Founded in 2006, ICER describes itself as “an independent and non-partisan research organization that objectively evaluates the clinical and economic value of prescription drugs, medical tests, and other health care and health care delivery innovations.”
However, with funding flowing from healthcare plans, pharmaceutical companies, investment firms and non-profit organizations, its independence is routinely challenged. What’s more, although ICER says it is committed to engaging all stakeholders in a thorough and transparent manner, its methodology and working practices have been criticized.
As example is a report published by the Institute for Patient Access (IfPA) in April entitled The ICER Myth. The report concludes: “Perhaps the organization’s biggest drawback is its suggestion that the value of life-altering drugs for individual patients can be lumped into a ‘one-size-fits-all’ calculation. ICER’s ‘value-based price’ is a fallacy, and a dangerous one. In the hands of health plans, these prices can become negotiation tools. If drug manufacturers don’t meet health insurers’ demands, coverage policies may put new drugs out of patients’ reach.”

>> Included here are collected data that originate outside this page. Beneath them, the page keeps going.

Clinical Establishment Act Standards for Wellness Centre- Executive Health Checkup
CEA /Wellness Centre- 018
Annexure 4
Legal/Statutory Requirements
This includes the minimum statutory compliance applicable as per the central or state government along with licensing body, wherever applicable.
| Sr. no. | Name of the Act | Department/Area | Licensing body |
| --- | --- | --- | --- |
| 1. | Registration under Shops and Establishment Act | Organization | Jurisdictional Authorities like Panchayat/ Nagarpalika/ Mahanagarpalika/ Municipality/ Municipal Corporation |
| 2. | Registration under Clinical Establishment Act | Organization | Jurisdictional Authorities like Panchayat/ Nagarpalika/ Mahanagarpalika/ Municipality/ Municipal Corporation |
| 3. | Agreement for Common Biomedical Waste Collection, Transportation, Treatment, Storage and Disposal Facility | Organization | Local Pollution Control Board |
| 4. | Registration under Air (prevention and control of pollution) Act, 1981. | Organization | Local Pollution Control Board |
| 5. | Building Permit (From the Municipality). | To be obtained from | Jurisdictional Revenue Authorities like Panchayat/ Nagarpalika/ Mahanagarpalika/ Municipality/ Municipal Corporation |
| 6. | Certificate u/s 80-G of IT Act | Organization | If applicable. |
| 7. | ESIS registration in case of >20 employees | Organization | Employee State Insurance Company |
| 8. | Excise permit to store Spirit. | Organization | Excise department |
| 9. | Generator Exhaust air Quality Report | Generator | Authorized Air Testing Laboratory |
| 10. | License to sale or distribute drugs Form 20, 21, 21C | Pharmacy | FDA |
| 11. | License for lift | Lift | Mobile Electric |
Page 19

The report claims ICER does not determine a drug’s actual value for a patient based on individualized preferences and health needs. Key failings include: not including include all pertinent clinical-trial and real-world data; not sticking to assessment methods that can be replicated by other analysts; and, not using metrics that accurately reflect the quality-of-life issues that matter to individual patients.
The Institute called for a “transparent, dynamic ratings system and the removal of value-based benchmark – on of the mainstays of ICER’s analyses – from all evidence reports.”
Head In The Sand?
ICER has also drawn criticism directly from pharma, with both Bristol-Myers Squibb and Amgen recently publishing rebuttals of its review of their drugs.

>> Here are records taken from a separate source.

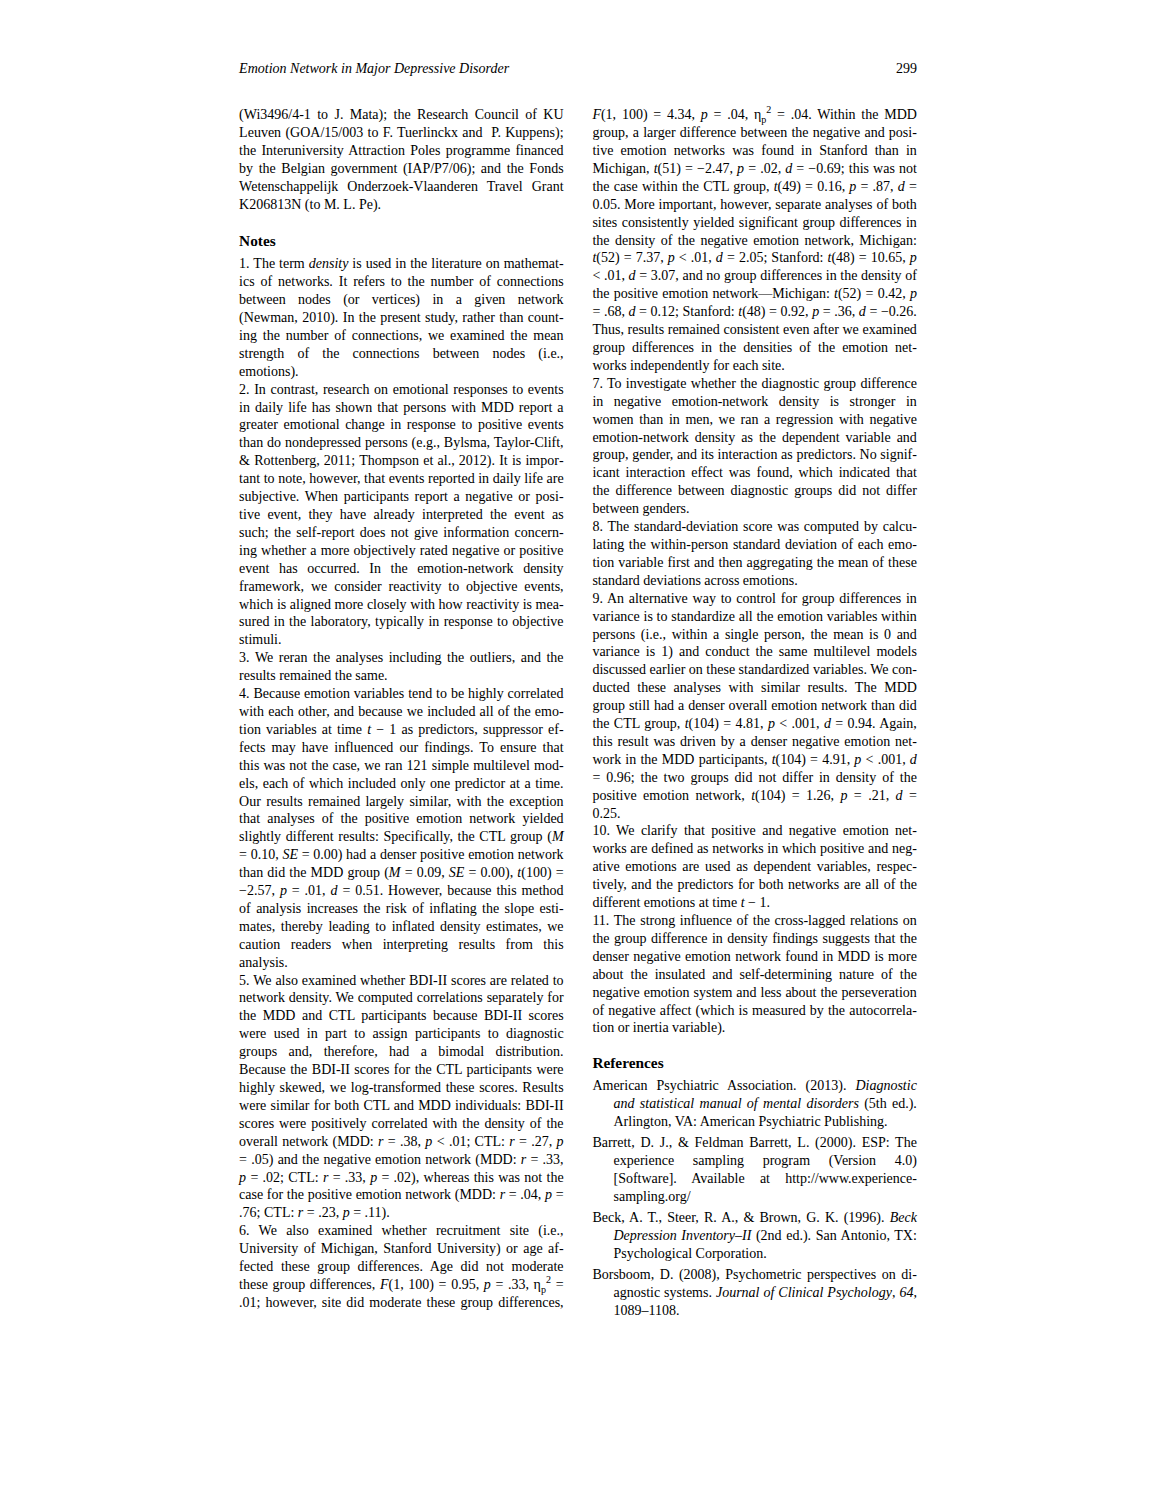Emotion Network in Major Depressive Disorder 299
(Wi3496/4-1 to J. Mata); the Research Council of KU Leuven (GOA/15/003 to F. Tuerlinckx and P. Kuppens); the Interuniversity Attraction Poles programme financed by the Belgian government (IAP/P7/06); and the Fonds Wetenschappelijk Onderzoek-Vlaanderen Travel Grant K206813N (to M. L. Pe).
Notes
1. The term density is used in the literature on mathematics of networks. It refers to the number of connections between nodes (or vertices) in a given network (Newman, 2010). In the present study, rather than counting the number of connections, we examined the mean strength of the connections between nodes (i.e., emotions).
2. In contrast, research on emotional responses to events in daily life has shown that persons with MDD report a greater emotional change in response to positive events than do nondepressed persons (e.g., Bylsma, Taylor-Clift, & Rottenberg, 2011; Thompson et al., 2012). It is important to note, however, that events reported in daily life are subjective. When participants report a negative or positive event, they have already interpreted the event as such; the self-report does not give information concerning whether a more objectively rated negative or positive event has occurred. In the emotion-network density framework, we consider reactivity to objective events, which is aligned more closely with how reactivity is measured in the laboratory, typically in response to objective stimuli.
3. We reran the analyses including the outliers, and the results remained the same.
4. Because emotion variables tend to be highly correlated with each other, and because we included all of the emotion variables at time t − 1 as predictors, suppressor effects may have influenced our findings. To ensure that this was not the case, we ran 121 simple multilevel models, each of which included only one predictor at a time. Our results remained largely similar, with the exception that analyses of the positive emotion network yielded slightly different results: Specifically, the CTL group (M = 0.10, SE = 0.00) had a denser positive emotion network than did the MDD group (M = 0.09, SE = 0.00), t(100) = −2.57, p = .01, d = 0.51. However, because this method of analysis increases the risk of inflating the slope estimates, thereby leading to inflated density estimates, we caution readers when interpreting results from this analysis.
5. We also examined whether BDI-II scores are related to network density. We computed correlations separately for the MDD and CTL participants because BDI-II scores were used in part to assign participants to diagnostic groups and, therefore, had a bimodal distribution. Because the BDI-II scores for the CTL participants were highly skewed, we log-transformed these scores. Results were similar for both CTL and MDD individuals: BDI-II scores were positively correlated with the density of the overall network (MDD: r = .38, p < .01; CTL: r = .27, p = .05) and the negative emotion network (MDD: r = .33, p = .02; CTL: r = .33, p = .02), whereas this was not the case for the positive emotion network (MDD: r = .04, p = .76; CTL: r = .23, p = .11).
6. We also examined whether recruitment site (i.e., University of Michigan, Stanford University) or age affected these group differences. Age did not moderate these group differences, F(1, 100) = 0.95, p = .33, ηp 2 = .01; however, site did moderate these group differences, F(1, 100) = 4.34, p = .04, ηp 2 = .04. Within the MDD group, a larger difference between the negative and positive emotion networks was found in Stanford than in Michigan, t(51) = −2.47, p = .02, d = −0.69; this was not the case within the CTL group, t(49) = 0.16, p = .87, d = 0.05. More important, however, separate analyses of both sites consistently yielded significant group differences in the density of the negative emotion network, Michigan: t(52) = 7.37, p < .01, d = 2.05; Stanford: t(48) = 10.65, p < .01, d = 3.07, and no group differences in the density of the positive emotion network—Michigan: t(52) = 0.42, p = .68, d = 0.12; Stanford: t(48) = 0.92, p = .36, d = −0.26. Thus, results remained consistent even after we examined group differences in the densities of the emotion networks independently for each site.
7. To investigate whether the diagnostic group difference in negative emotion-network density is stronger in women than in men, we ran a regression with negative emotion-network density as the dependent variable and group, gender, and its interaction as predictors. No significant interaction effect was found, which indicated that the difference between diagnostic groups did not differ between genders.
8. The standard-deviation score was computed by calculating the within-person standard deviation of each emotion variable first and then aggregating the mean of these standard deviations across emotions.
9. An alternative way to control for group differences in variance is to standardize all the emotion variables within persons (i.e., within a single person, the mean is 0 and variance is 1) and conduct the same multilevel models discussed earlier on these standardized variables. We conducted these analyses with similar results. The MDD group still had a denser overall emotion network than did the CTL group, t(104) = 4.81, p < .001, d = 0.94. Again, this result was driven by a denser negative emotion network in the MDD participants, t(104) = 4.91, p < .001, d = 0.96; the two groups did not differ in density of the positive emotion network, t(104) = 1.26, p = .21, d = 0.25.
10. We clarify that positive and negative emotion networks are defined as networks in which positive and negative emotions are used as dependent variables, respectively, and the predictors for both networks are all of the different emotions at time t − 1.
11. The strong influence of the cross-lagged relations on the group difference in density findings suggests that the denser negative emotion network found in MDD is more about the insulated and self-determining nature of the negative emotion system and less about the perseveration of negative affect (which is measured by the autocorrelation or inertia variable).
References
American Psychiatric Association. (2013). Diagnostic and statistical manual of mental disorders (5th ed.). Arlington, VA: American Psychiatric Publishing.
Barrett, D. J., & Feldman Barrett, L. (2000). ESP: The experience sampling program (Version 4.0) [Software]. Available at http://www.experience-sampling.org/
Beck, A. T., Steer, R. A., & Brown, G. K. (1996). Beck Depression Inventory–II (2nd ed.). San Antonio, TX: Psychological Corporation.
Borsboom, D. (2008), Psychometric perspectives on diagnostic systems. Journal of Clinical Psychology, 64, 1089–1108.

Vertex has gone further and refused to engage with the process at all after receiving a demand by New York’s Medicaid board in April for a hefty 70% discount on its cystic fibrosis drug, Orkambi, on the back of a report from ICER saying the drug should cost in the region of $83,000 rather than the company’s price of $250,000.
“It is the doctors who care for patients rather than the health economists who should be making these decisions for patients,” says Rob Clark, Associate Director at Vertex. “Ultimately, there is very broad access to patients in the US and a recognition with payers of the value these drugs bring to society. Vertex will vigorously oppose any attempt by ICER and any others who seek to derail our attempts to develop new breakthrough medicines and ultimately cure CF.”